Past in Perspective

“Perhaps the whole root of our trouble, the human trouble, is that we will sacrifice all the beauty of our lives, will imprison ourselves in totems, taboos, crosses, blood sacrifices, steeples, mosques, races, armies, flags, nations, in order to deny the fact of death, which is the only fact we have.”

–James Baldwin: Letter from a Region of My Mind

 

James Baldwin, whose passionate, intensely personal essays in the 1950’s and 60’s on racial discrimination in America helped break down the nation’s color barrier, died of cancer on 1st December 1987 at his home in southern France. He was 63 years old. At least in the early years of his career, Mr. Baldwin saw himself primarily as a novelist. But it is his essays that arguably constitute his most substantial contribution to literature.
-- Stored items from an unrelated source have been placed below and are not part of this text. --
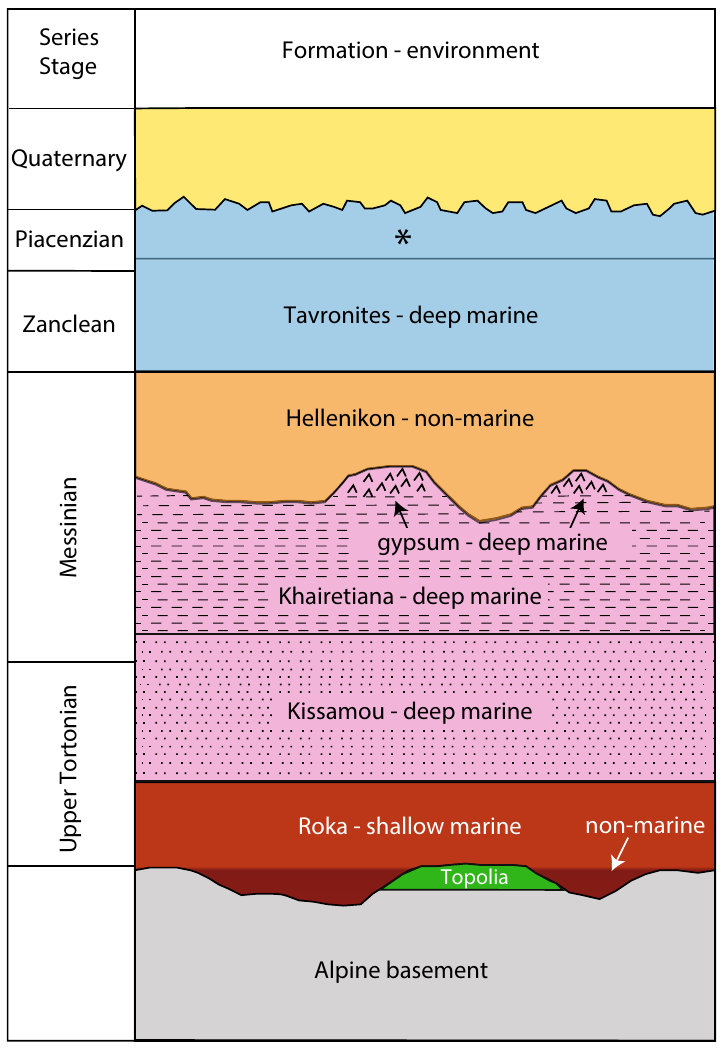
Figure 2. Lithostratigraphy of the Neogene in the area west of Chania after Freudenthal 5 and Meulenkamp et al. 8 . The chronostratigraphic position and depositional environment of the lithostratigraphic units is based on Van Hinsbergen and Meulenkamp 9 and this study. Asterisk refers to the shallowing top of the Tavronitis Fm which is nowhere exposed except probably at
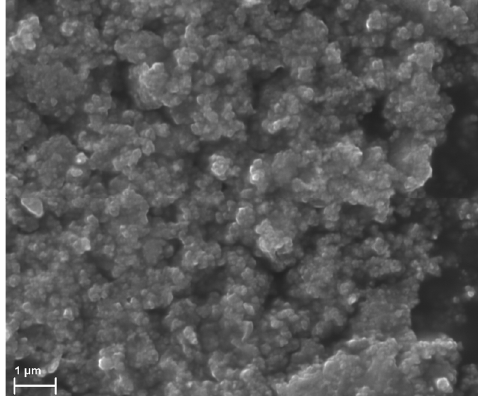
Figure 1. SEM image of ACN fraction after grinding with a bead mill.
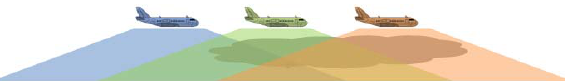
Fig. 3. Schematic of the geometry of the PSR along-track scans. The cartoon shows three successive along-track scan cycles, each shown in a different color. Each PSR swath spans ±70 ° off the nadir. The aircraft translates approximately 5.9 km during a full PSR scan cycle. It can be seen from the cartoon that a scan cycle moderately overlaps with its successive scan, but hardly overlaps with its second successive scan.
Going back to Baldwin’s work in 1986 or 1991 or 2007 or right now is to experience something akin to reading Nostradamus or finding a message in a bottle. Impossibly enough, the smoke signals in his work have yet to dissipate, even 3 decades after Baldwin’s death. Reading Baldwin informs the reader that the social and political ills that Baldwin vowed to fight are unfinished tasks. It is the unfinished nature of these fights and the searing commentary of his on racism, intolerance and the process of alienation of people that makes him more relevant now than ever.